# SELECTED EXCERPT start

The tales collected in this book have elicited on their appearance two
utterances in the shape of comment and one distinctly critical charge. A
reviewer observed that I liked to write of men who go to sea or live on
lonely islands untrammeled by the pressure of worldly circumstances
because such characters allowed freer play to my imagination which in
their case was only bounded by natural laws and the universal human
conventions. There is a certain truth in this remark no doubt. It is
only the suggestion of deliberate choice that misses its mark. I have
not sought for special imaginative freedom or a larger play of fancy in
my choice of characters and subjects. The nature of the knowledge,
suggestions or hints used in my imaginative work has depended directly
on the conditions of my active life. It depended more on contacts, and
very slight contacts at that, than on actual experience; because my life
as a matter of fact was far from being adventurous in itself. Even now
when I look back on it with a certain regret (who would not regret his
youth?) and positive affection, its colouring wears the sober hue of
hard work and exacting calls of duty, things which in themselves are not
much charged with a feeling of romance. If these things appeal strongly
to me even in retrospect it is, I suppose, because the romantic feeling
of reality was in me an inborn faculty, that in itself may be a curse
but when disciplined by a sense of personal responsibility and a
recognition of the hard facts of existence shared with the rest of
mankind becomes but a point of view from which the very shadows of life
appear endowed with an internal glow. And such romanticism is not a sin.
It is none the worse for the knowledge of truth. It only tries to make
the best of it, hard as it may be; and in this hardness discovers a
certain aspect of beauty.

# SELECTED EXCERPT end

### SET PROBLEM 1
Render everything in the records from the line containing "Page size: 1500x844." down to the end of the records as a numbered list, including both ends and skipping blank lines. Leave the picture markers out.
The passage and the records come from unrelated sources.

# AVAILABLE RECORDS start

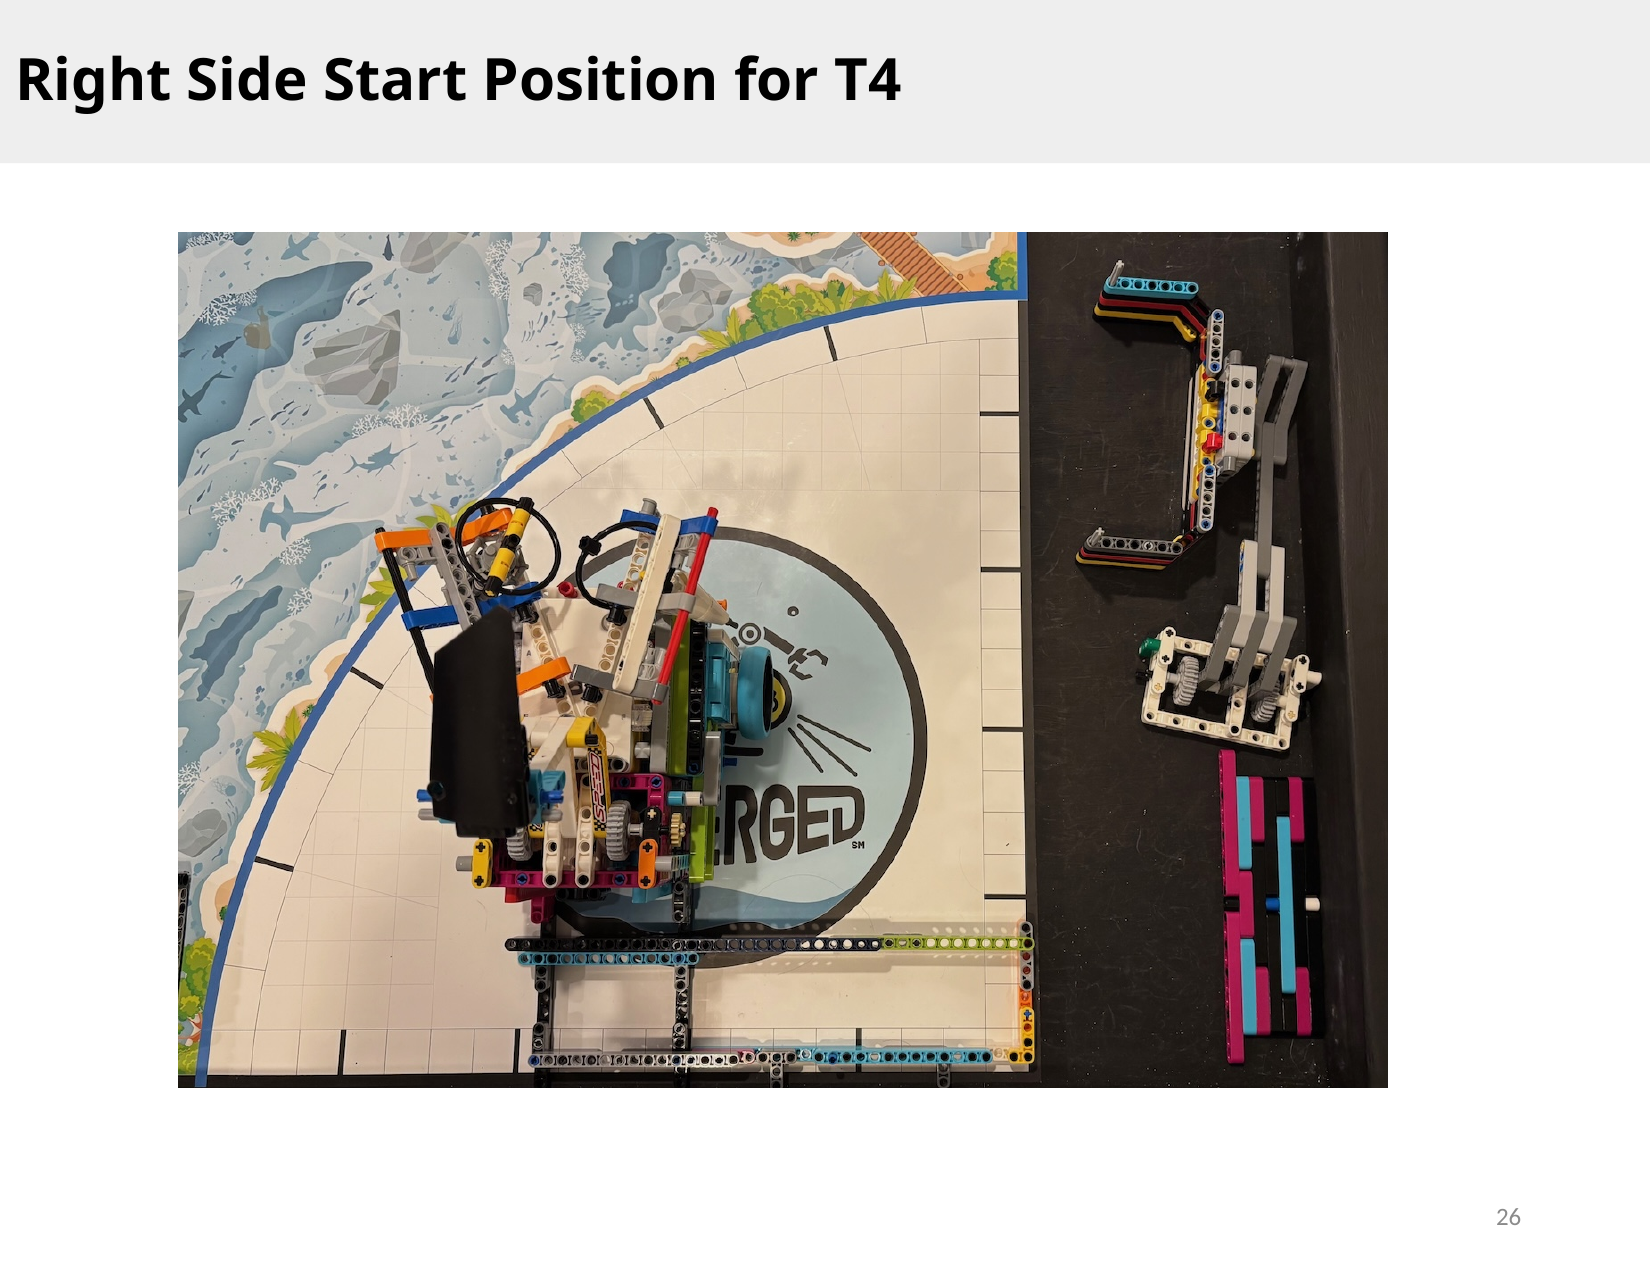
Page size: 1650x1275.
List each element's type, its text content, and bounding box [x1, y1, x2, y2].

title Right Side Start Position for T4 [0, 0, 1650, 164]
picture [178, 232, 1388, 1088]
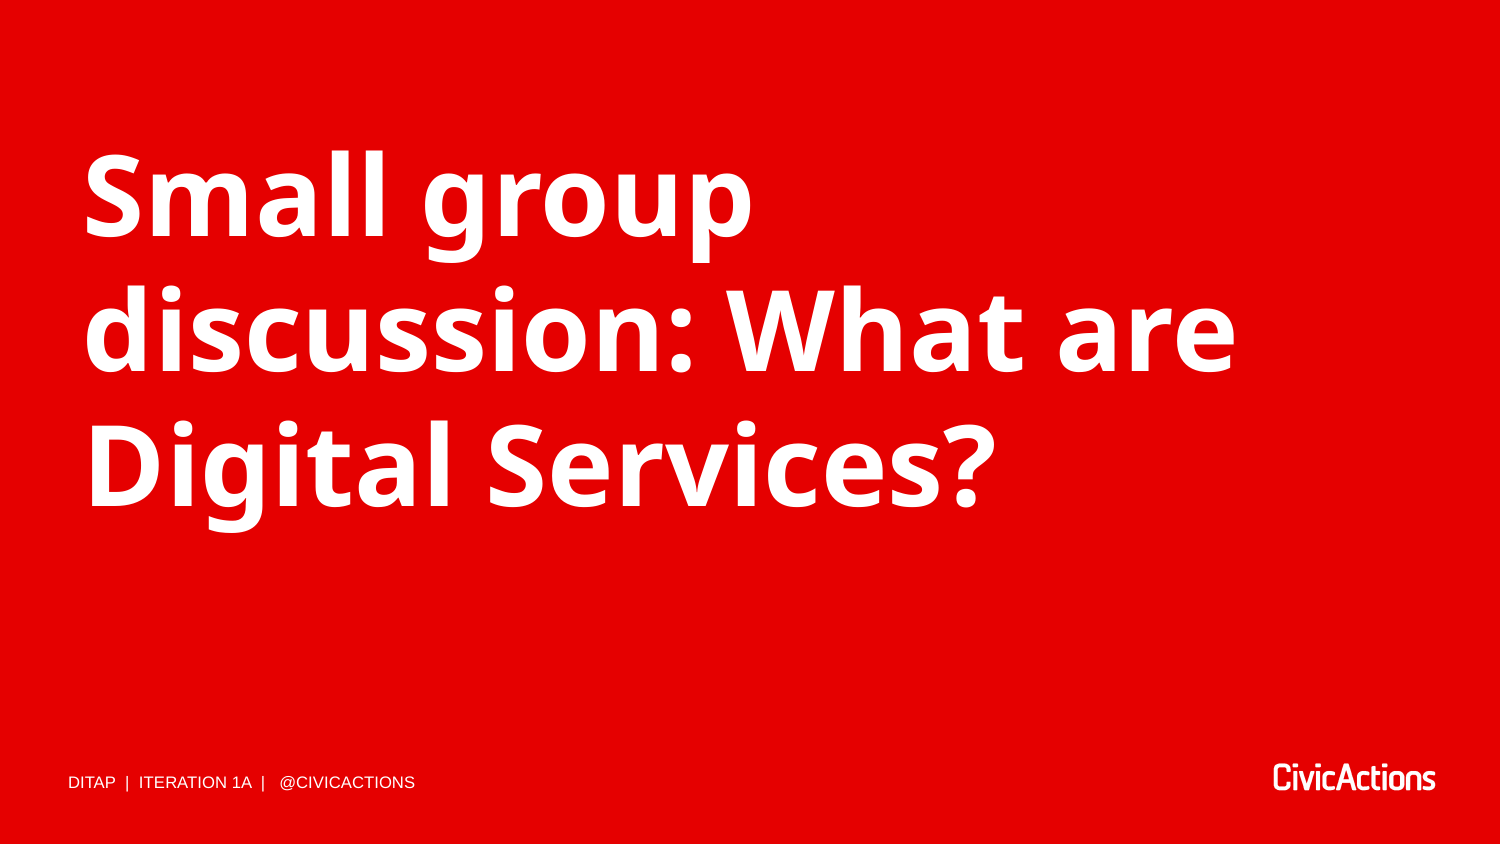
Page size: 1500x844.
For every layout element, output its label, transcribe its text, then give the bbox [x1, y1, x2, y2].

title Small group discussion: What are Digital Services? [73, 114, 1354, 470]
picture [1271, 758, 1438, 795]
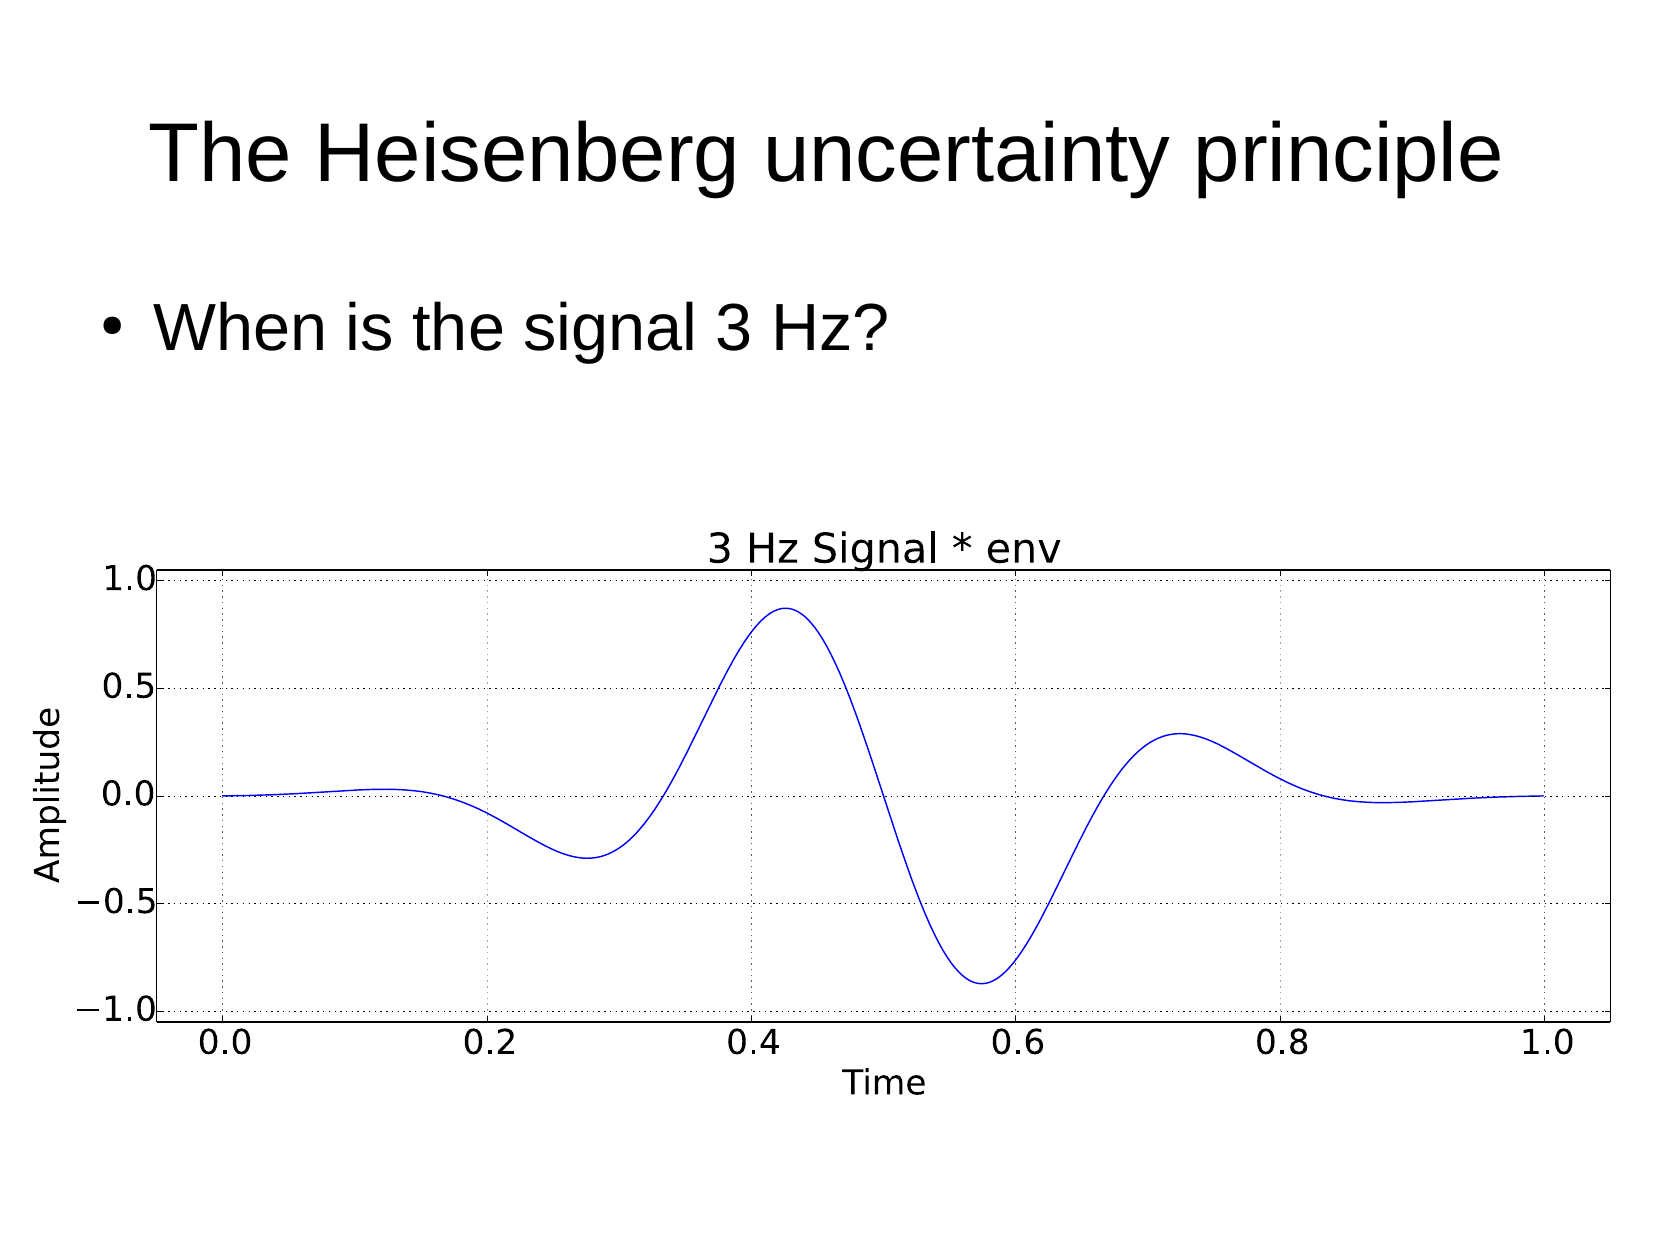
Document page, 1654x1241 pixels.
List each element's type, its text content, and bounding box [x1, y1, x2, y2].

title The Heisenberg uncertainty principle [82, 49, 1571, 257]
list When is the signal 3 Hz? [82, 290, 1571, 495]
picture [7, 495, 1653, 1116]
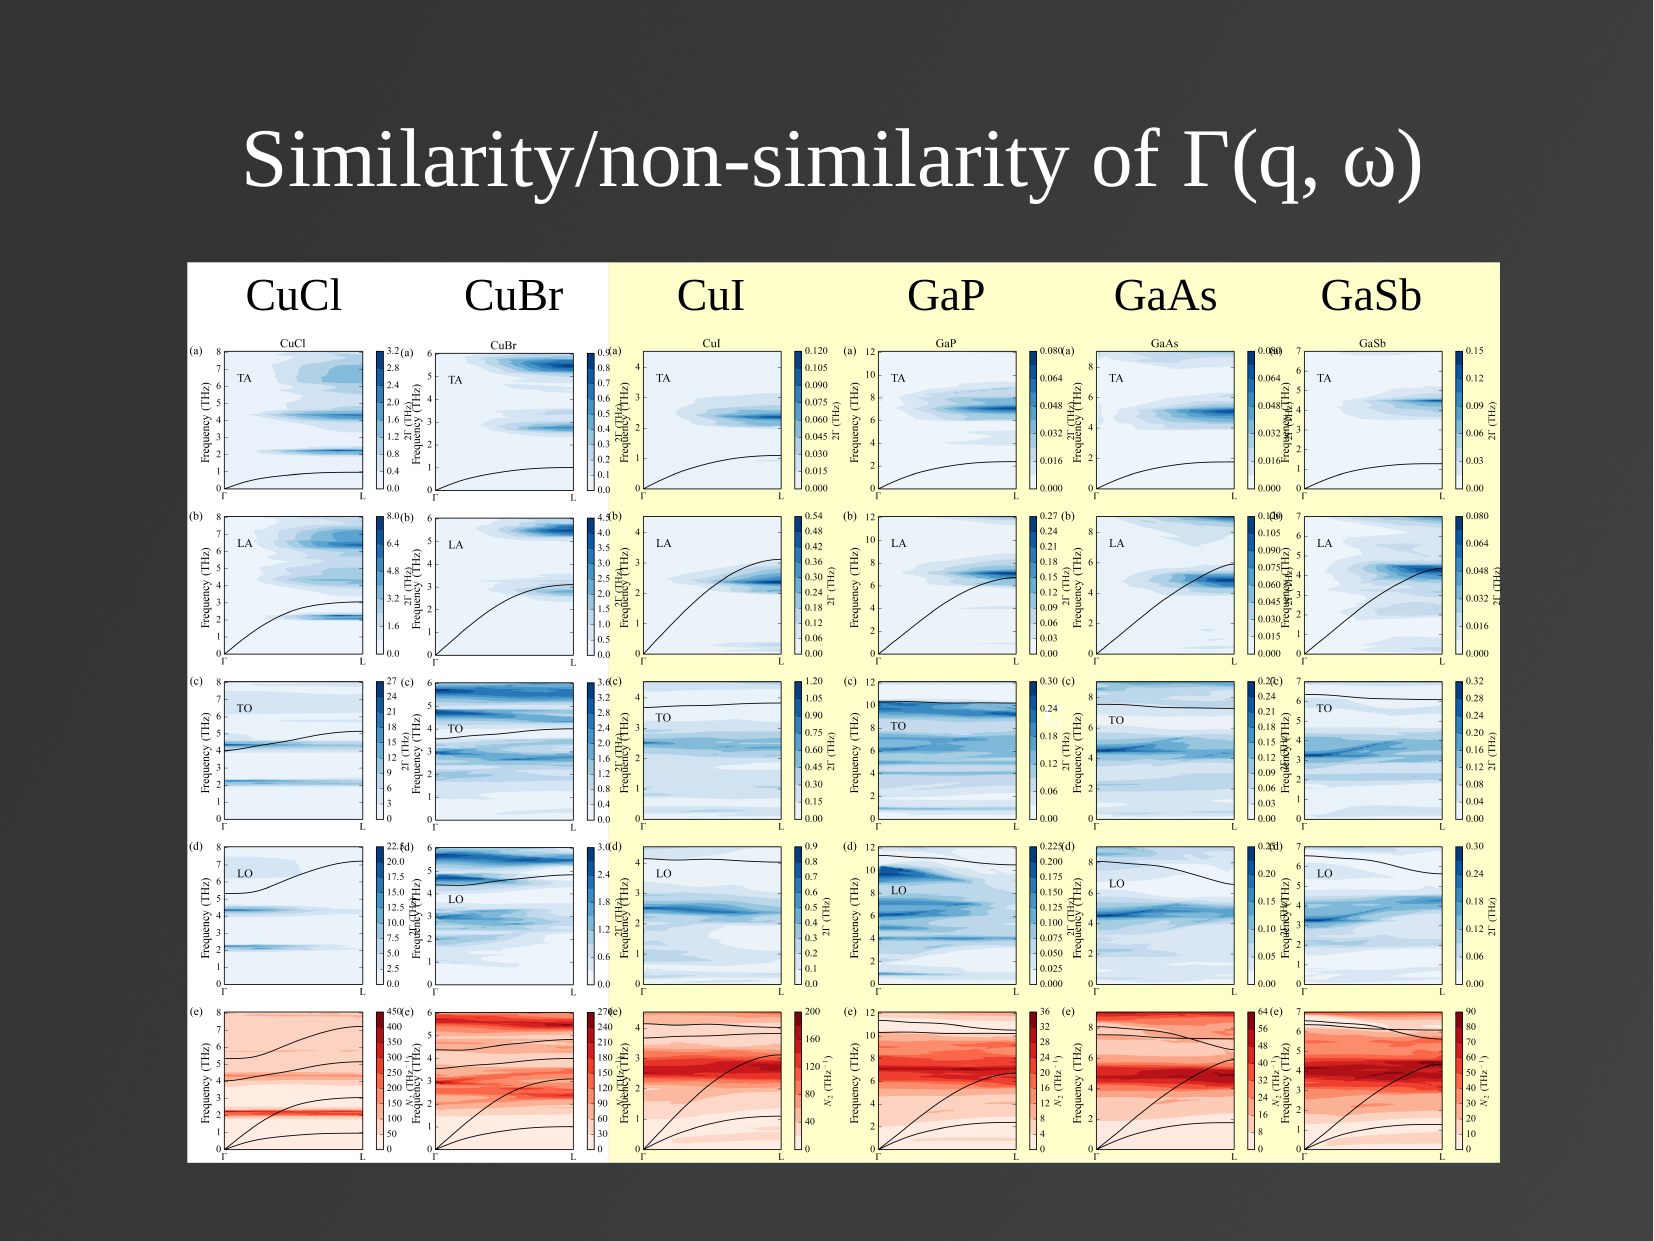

# AVAILABLE RECORDS end

### SET PROBLEM 2
Retype the passage on imagination and romantic feeling in full, word for word.

### WORKED SOLUTION 1
1. Page size: 1500x844.
2. For every layout element, output its label, transcribe its text, then give the bbox [x1, y1, x2, y2].
3. title Small group discussion: What are Digital Services? [73, 114, 1354, 470]
4. picture [1271, 758, 1438, 795]
5. Document page, 1654x1241 pixels.
6. List each element's type, its text content, and bounding box [x1, y1, x2, y2].
7. title The Heisenberg uncertainty principle [82, 49, 1571, 257]
8. list When is the signal 3 Hz? [82, 290, 1571, 495]
9. picture [7, 495, 1653, 1116]

### WORKED SOLUTION 2
The tales collected in this book have elicited on their appearance two
utterances in the shape of comment and one distinctly critical charge. A
reviewer observed that I liked to write of men who go to sea or live on
lonely islands untrammeled by the pressure of worldly circumstances
because such characters allowed freer play to my imagination which in
their case was only bounded by natural laws and the universal human
conventions. There is a certain truth in this remark no doubt. It is
only the suggestion of deliberate choice that misses its mark. I have
not sought for special imaginative freedom or a larger play of fancy in
my choice of characters and subjects. The nature of the knowledge,
suggestions or hints used in my imaginative work has depended directly
on the conditions of my active life. It depended more on contacts, and
very slight contacts at that, than on actual experience; because my life
as a matter of fact was far from being adventurous in itself. Even now
when I look back on it with a certain regret (who would not regret his
youth?) and positive affection, its colouring wears the sober hue of
hard work and exacting calls of duty, things which in themselves are not
much charged with a feeling of romance. If these things appeal strongly
to me even in retrospect it is, I suppose, because the romantic feeling
of reality was in me an inborn faculty, that in itself may be a curse
but when disciplined by a sense of personal responsibility and a
recognition of the hard facts of existence shared with the rest of
mankind becomes but a point of view from which the very shadows of life
appear endowed with an internal glow. And such romanticism is not a sin.
It is none the worse for the knowledge of truth. It only tries to make
the best of it, hard as it may be; and in this hardness discovers a
certain aspect of beauty.